Report the number of lines in the material below that contain "protein", without any other words.

Exercise data:
· · · · · · ·

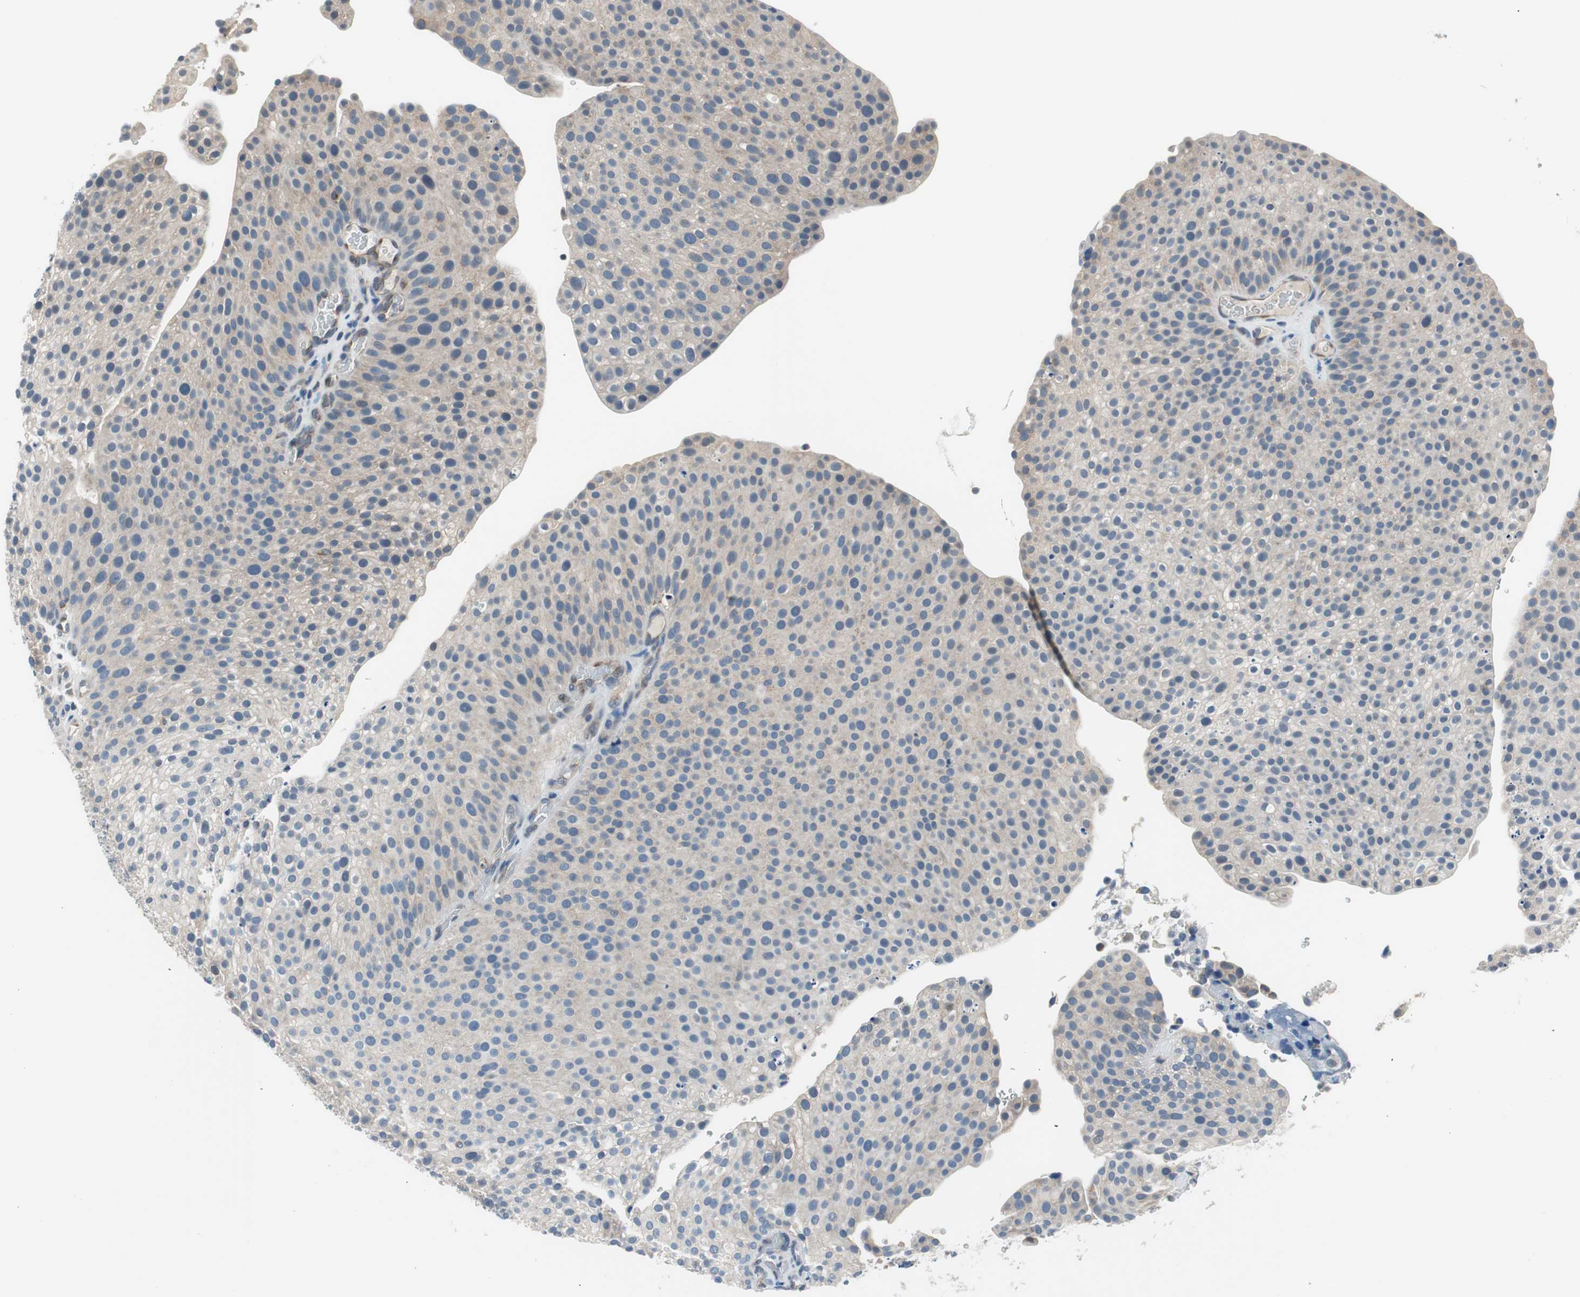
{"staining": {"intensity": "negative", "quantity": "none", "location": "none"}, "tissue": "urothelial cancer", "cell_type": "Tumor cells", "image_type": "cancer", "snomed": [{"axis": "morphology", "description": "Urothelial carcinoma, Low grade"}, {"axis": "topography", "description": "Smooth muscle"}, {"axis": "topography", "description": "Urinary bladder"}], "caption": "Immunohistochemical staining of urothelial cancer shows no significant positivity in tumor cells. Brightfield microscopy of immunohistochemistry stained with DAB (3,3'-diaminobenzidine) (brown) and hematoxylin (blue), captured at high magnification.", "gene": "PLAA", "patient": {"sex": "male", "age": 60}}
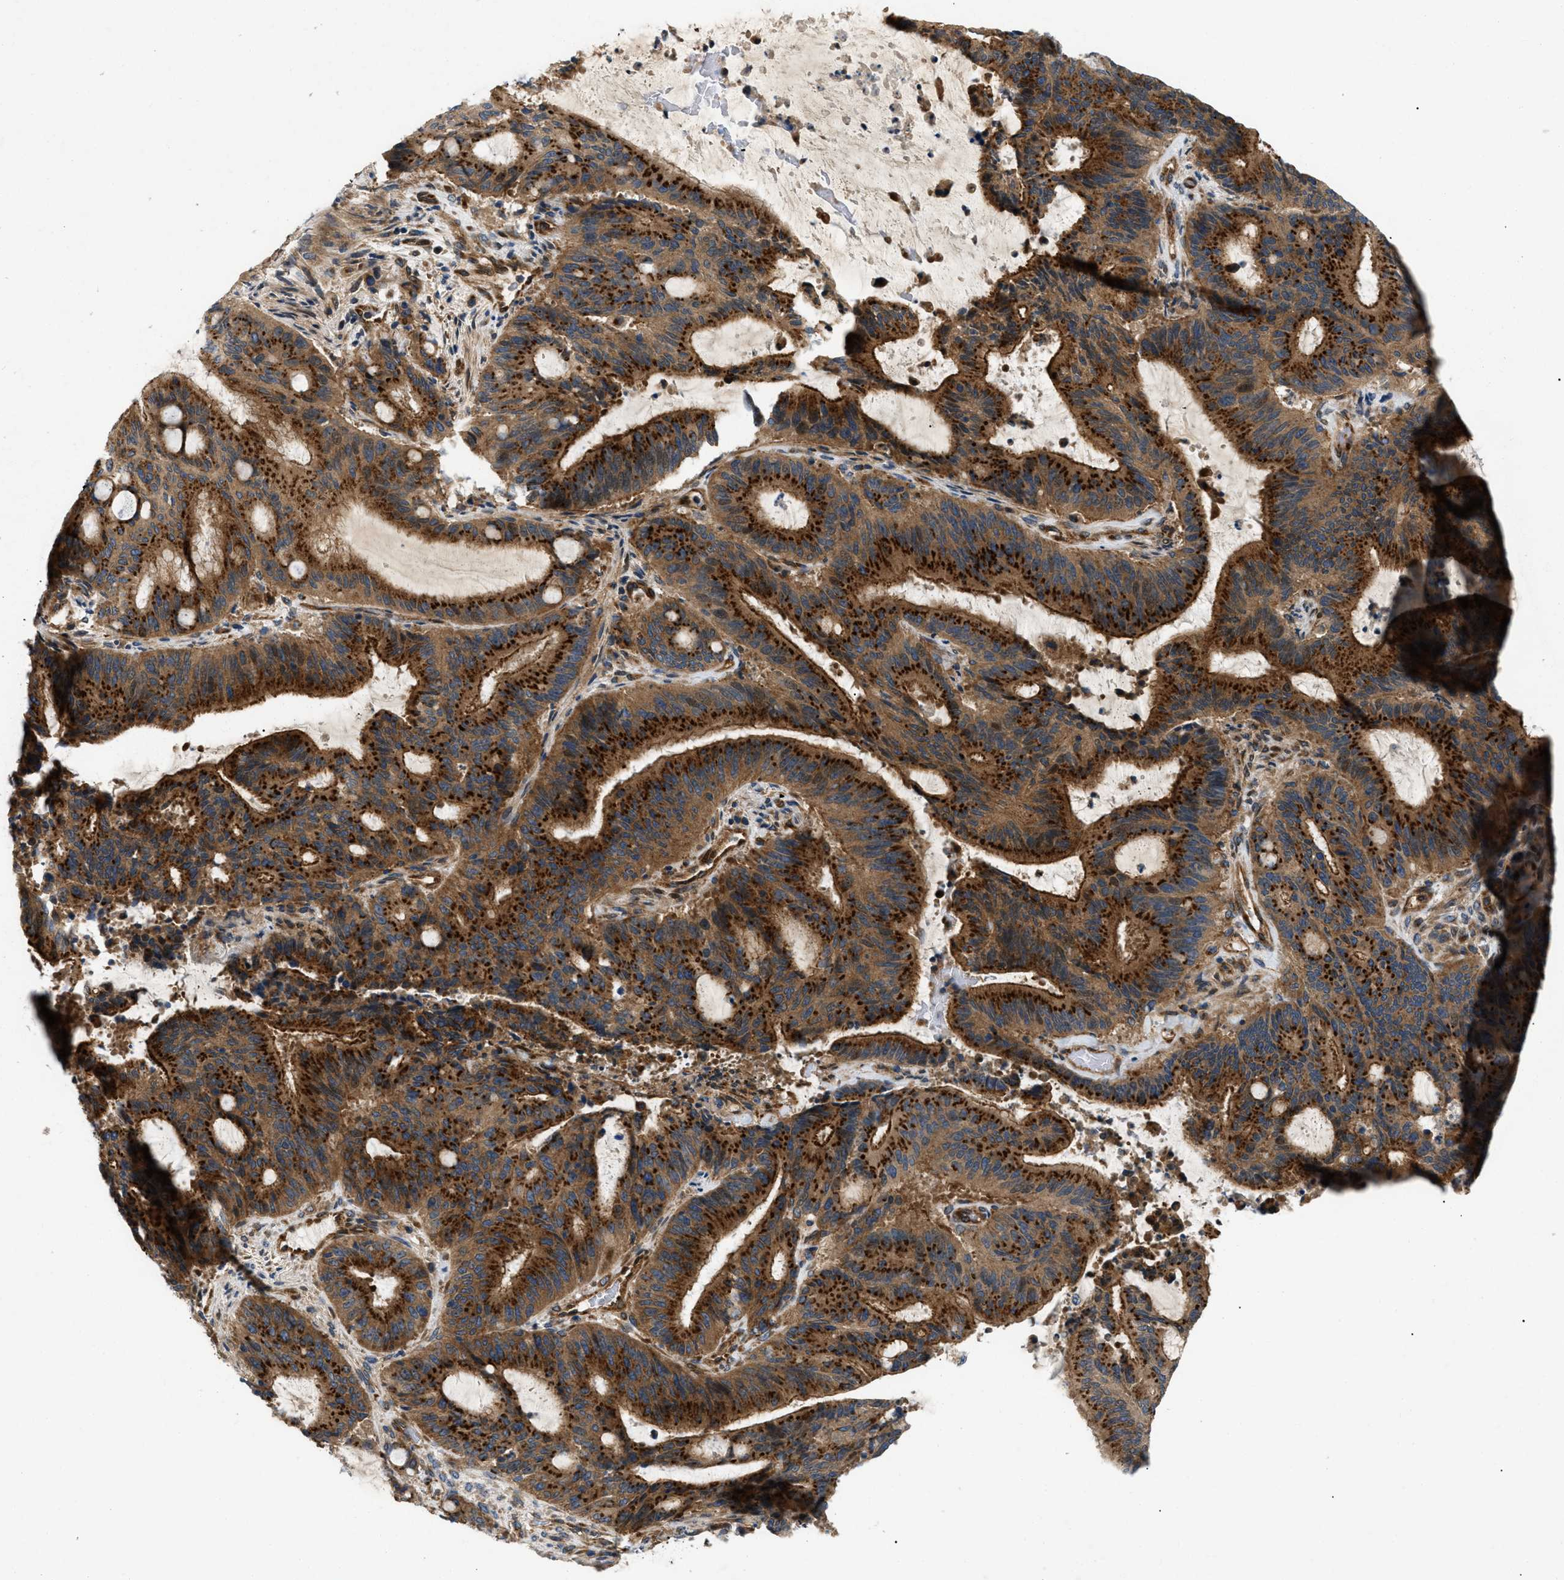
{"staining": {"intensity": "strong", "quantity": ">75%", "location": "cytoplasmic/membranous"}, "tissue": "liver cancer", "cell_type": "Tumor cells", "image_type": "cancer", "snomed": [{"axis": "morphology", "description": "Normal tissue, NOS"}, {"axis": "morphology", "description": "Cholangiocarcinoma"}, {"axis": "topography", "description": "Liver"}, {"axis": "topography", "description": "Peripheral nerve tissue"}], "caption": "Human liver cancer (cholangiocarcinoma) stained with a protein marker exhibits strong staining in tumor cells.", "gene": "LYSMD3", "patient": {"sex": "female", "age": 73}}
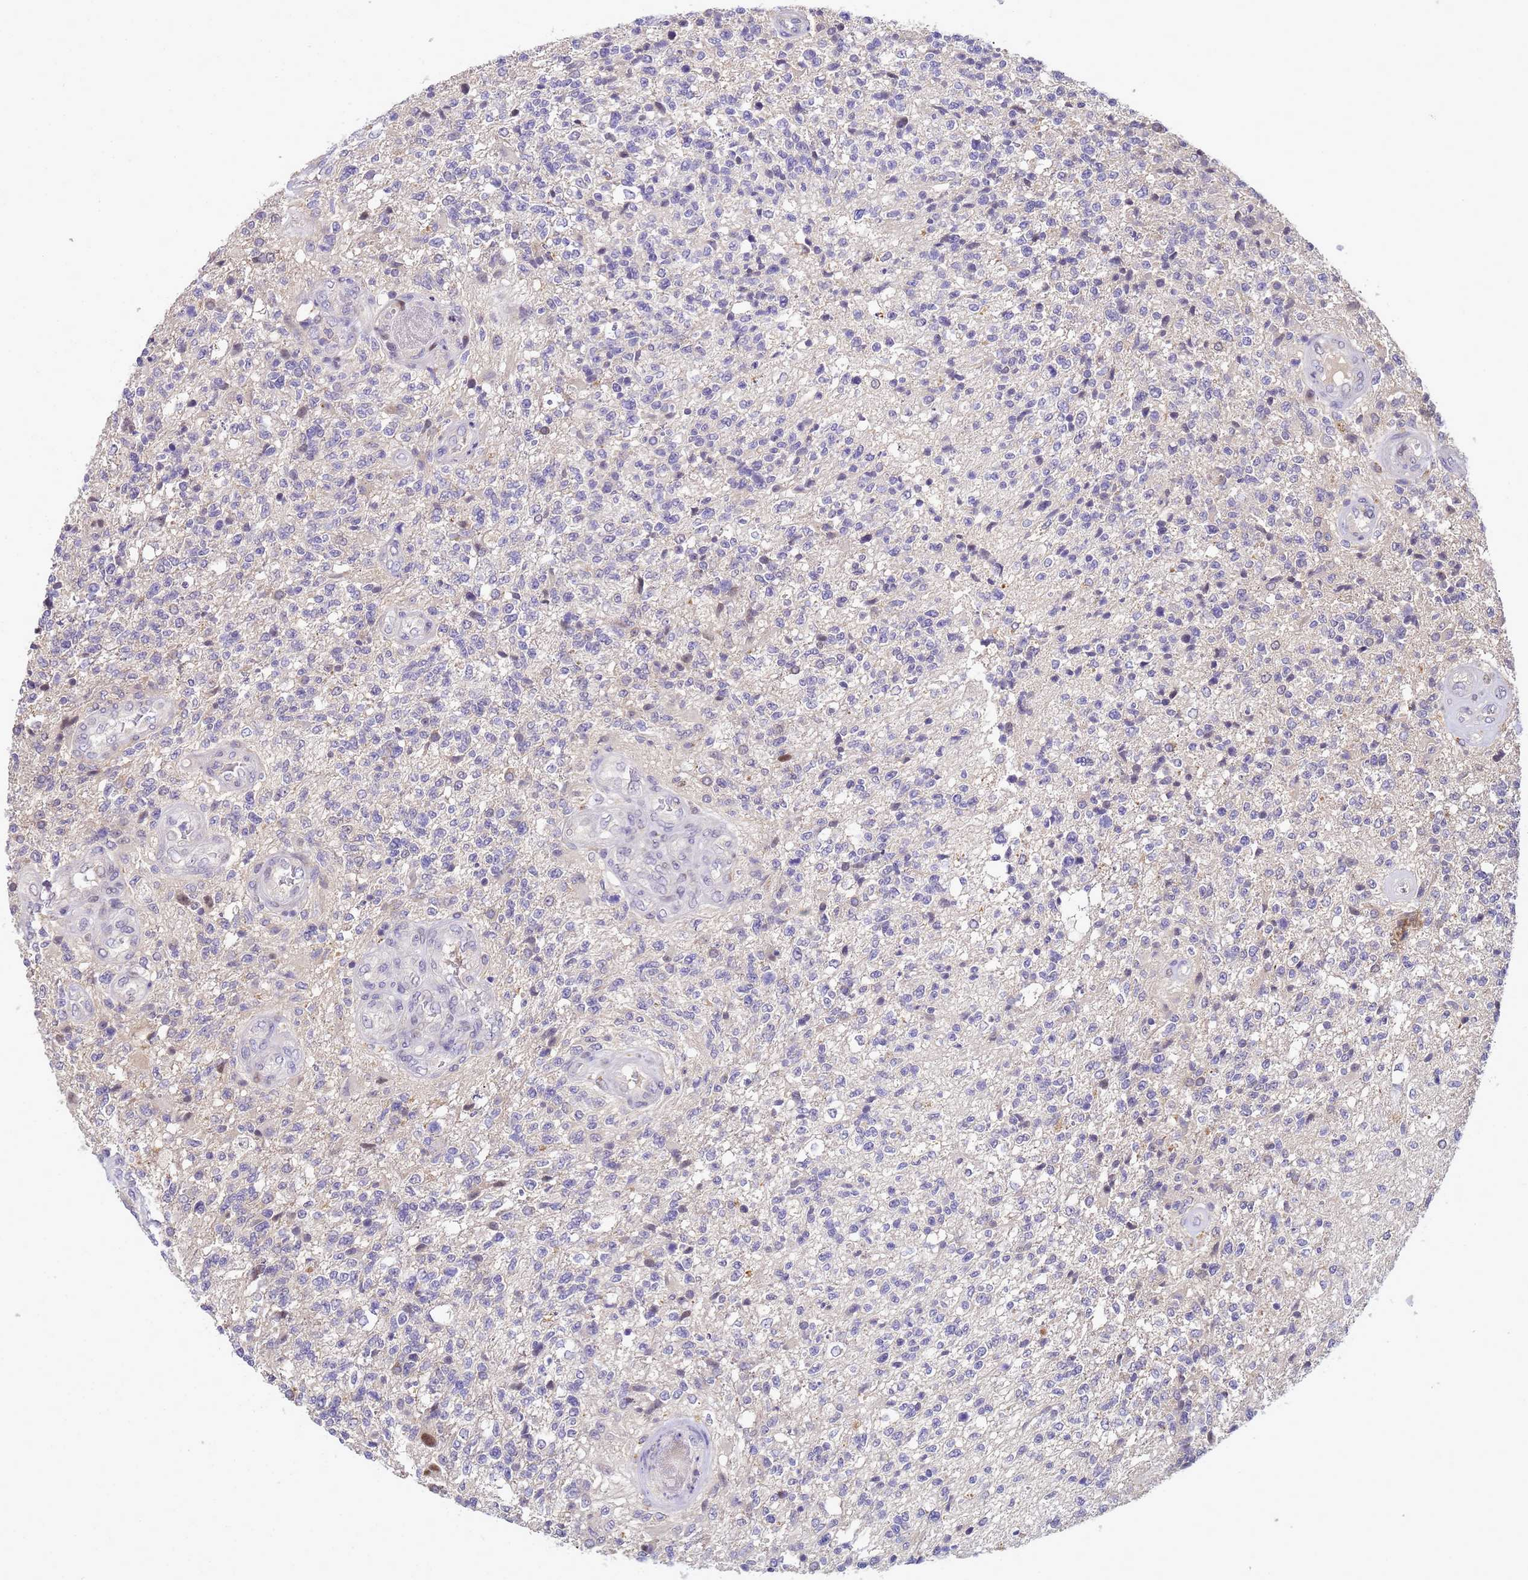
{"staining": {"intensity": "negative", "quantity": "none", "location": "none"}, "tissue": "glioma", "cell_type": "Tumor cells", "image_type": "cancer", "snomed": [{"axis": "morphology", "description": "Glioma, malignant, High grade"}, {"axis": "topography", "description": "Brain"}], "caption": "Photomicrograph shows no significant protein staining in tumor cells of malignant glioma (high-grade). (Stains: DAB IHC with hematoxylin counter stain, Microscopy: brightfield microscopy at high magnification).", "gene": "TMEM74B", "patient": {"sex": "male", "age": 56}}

· · · · · · ·

Exercise answer: 2